3 Common Reasons Marriages Fail
With about half of marriages ending in divorce, it's fair to have concern about your partnership's level of risk. While it's different for every couple, there has been extensive research completed to discover the roots of partnership failure.
Generally, there are three main issues that can spell disaster, and keep in mind these often occur as a package rather than a singular cause—experiencing one does not doom your marriage. In fact, it's best practice not to take these as ironclad omens, but instead as obstacles to handle with care.
Extramarital affairs
Let's start with one of the most damaging causes of divorce.
Many couples assume there will be clear warning signs of an affair, but many happen in happy marriages. This can be a tough pill to swallow, especially if you're the one who's been cheated on. Oftentimes, the affair stems from two people who thought the marriage would represent a happily-ever-after akin to fairy-tale land, but after the confetti settles, they realize their lives are the same as before. For some couples, predictability provides stability, but for others, a married routine can feel suffocating.

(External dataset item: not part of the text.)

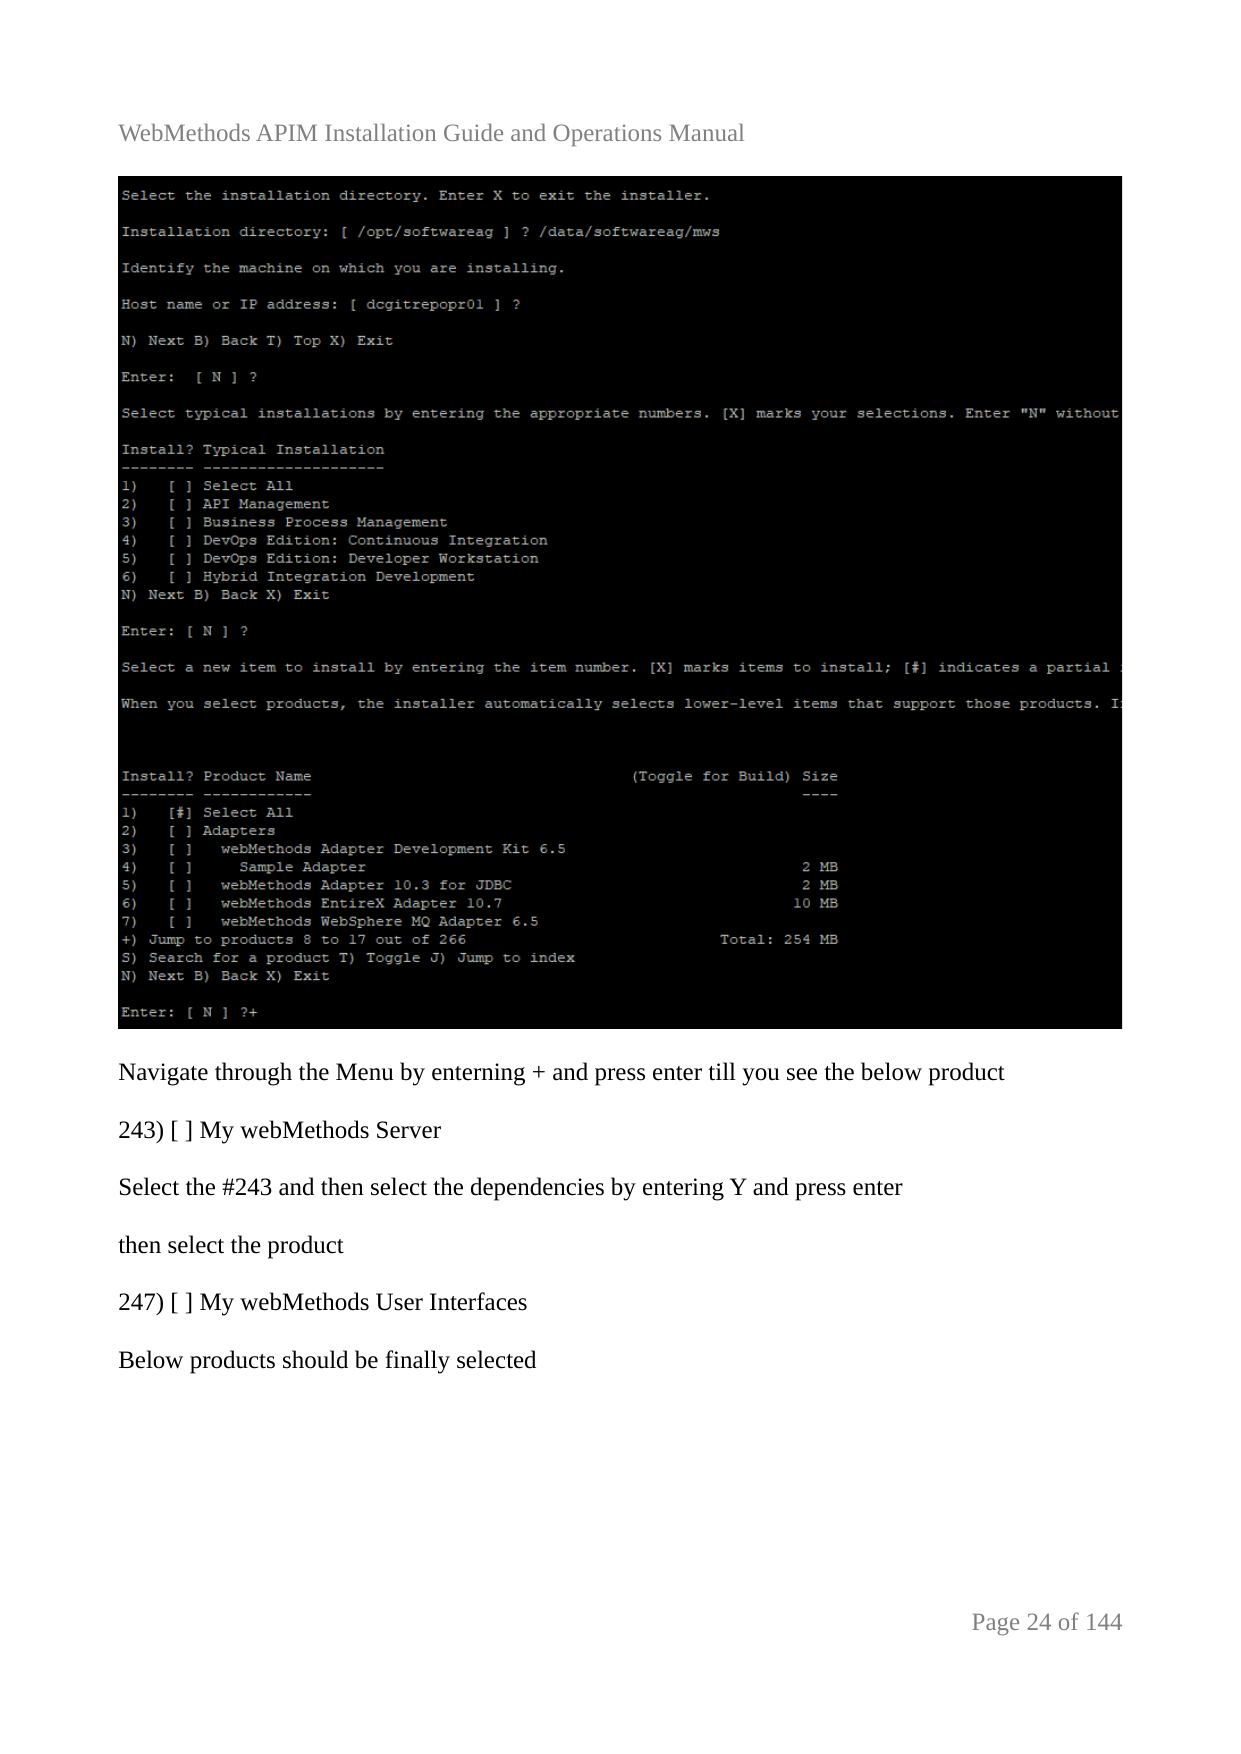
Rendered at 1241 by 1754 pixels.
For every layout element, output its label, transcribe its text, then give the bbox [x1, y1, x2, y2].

Whether the relationship falls into a rut, the couple realizes they aren't as happy as they had hoped, or they are desperate for excitement and something new, an affair could arise. The most troubling part of affairs is that while the marriage will likely end, the trauma of betrayal could cause years of lasting psychological damage.
Lack of communication
Another common harbinger of divorce is a lack of communication. An issue so impactful it is often considered the number-one cause of divorce, regardless of the kinds of problems in your marriage, if you fail to communicate with your partner there is little hope for resolution. This often results in two people making separate, opposing choices for the household, which leads to conflict.

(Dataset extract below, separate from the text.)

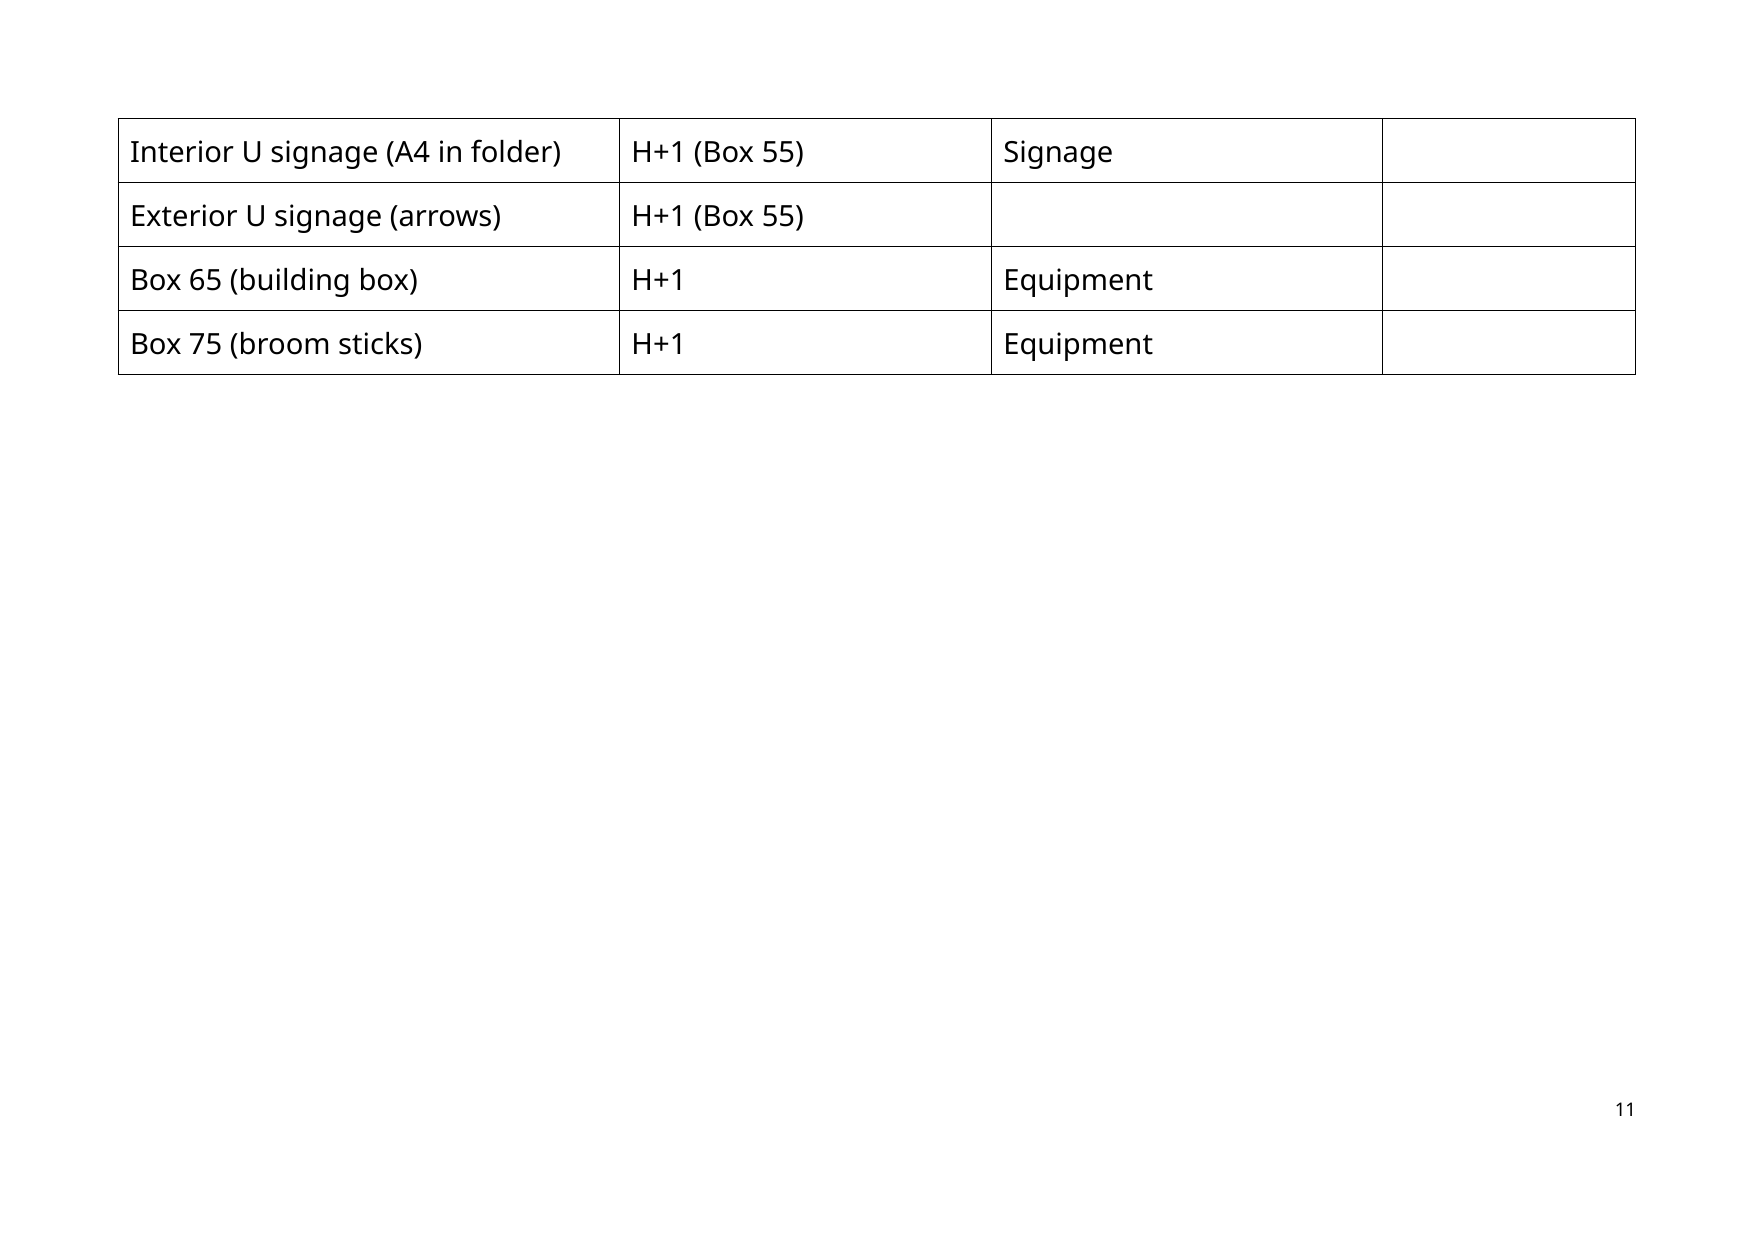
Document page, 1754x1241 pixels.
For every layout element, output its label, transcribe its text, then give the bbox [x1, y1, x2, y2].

Failing to discuss these disagreements can create enduring resentment, which ultimately unravels the marital bonds. Practicing communication and listening to your partner, rather than countering their opinion, is a necessity in marriage. For disagreements to settle peacefully and productively, you and your partner both need to feel your feelings are valid, which hinges on good listening and thoughtful responses.
Lack of commitment
The last issue on the list is a lack of commitment. This is one of the most common complaints listed in divorce papers. The partner filing will often feel the marriage is one-sided or wonder why they ever got married in the first place.

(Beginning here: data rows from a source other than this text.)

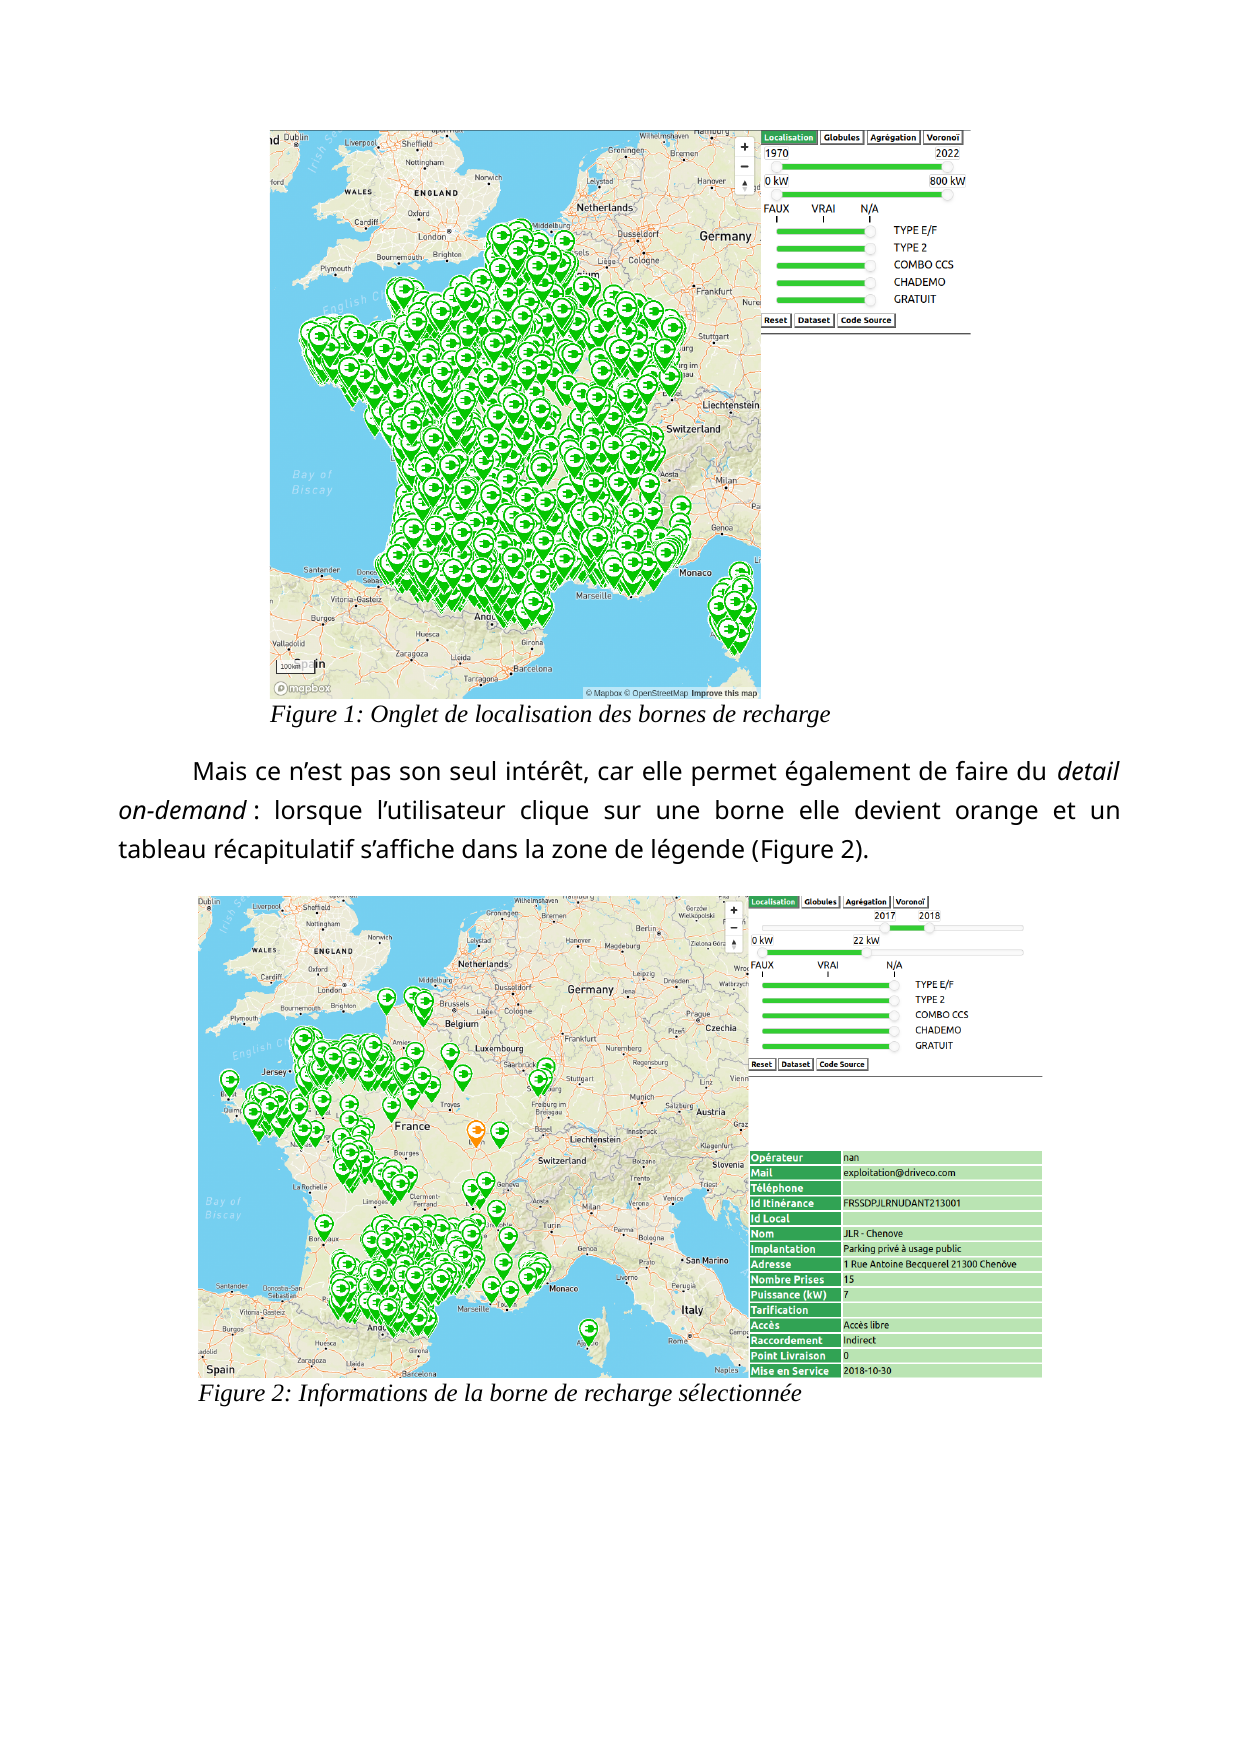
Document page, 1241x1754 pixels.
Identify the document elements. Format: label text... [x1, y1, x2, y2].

picture [269, 130, 971, 699]
picture [198, 896, 1043, 1378]
text [198, 884, 1042, 896]
text Mais ce n’est pas son seul intérêt, car elle permet également de faire du detail on-demand : lorsque l’utilisateur clique sur une borne elle devient orange et un tableau récapitulatif s’affiche dans la zone de légende (Figure 2). [118, 117, 1122, 866]
text Figure 2: Informations de la borne de recharge sélectionnée [198, 1378, 1042, 1407]
text Figure 1: Onglet de localisation des bornes de recharge [270, 699, 971, 728]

Whether the relationship fell apart years ago or the couple just didn't know how to end it, a lack of commitment is insolvable, and you may feel like legally bound roommates. The hardest but most important part of marriage is two people agreeing to act as one, with a shared life. A lack of commitment often results in a marriage with two separate people sharing the same roof without becoming a cohesive unit.
While you should maintain an individual identity and have your own hobbies, when troubles arise, understanding your partner well enough to make a unified decision together is essential to functioning as a couple. Often, a lack of commitment is paired with a lack of communication because the couple is not on the same page.
Saving the marriage
When one or both partners fail to commit to the marriage, this often leads to a breakdown in communication, increased conflict and, eventually, a breakdown in the relationship. The biggest mistake couples make is assuming that their partner will change after the wedding day. It is possible for your partner to change, certainly, but it takes work and devotion on both sides. Especially when it comes to disagreements about your shared (or not shared) core values, conflict can either encourage growth or plant the seeds of instability. The best way to navigate between the two is to assess and renew your sense of commitment, and communicate as thoroughly and compassionately as possible.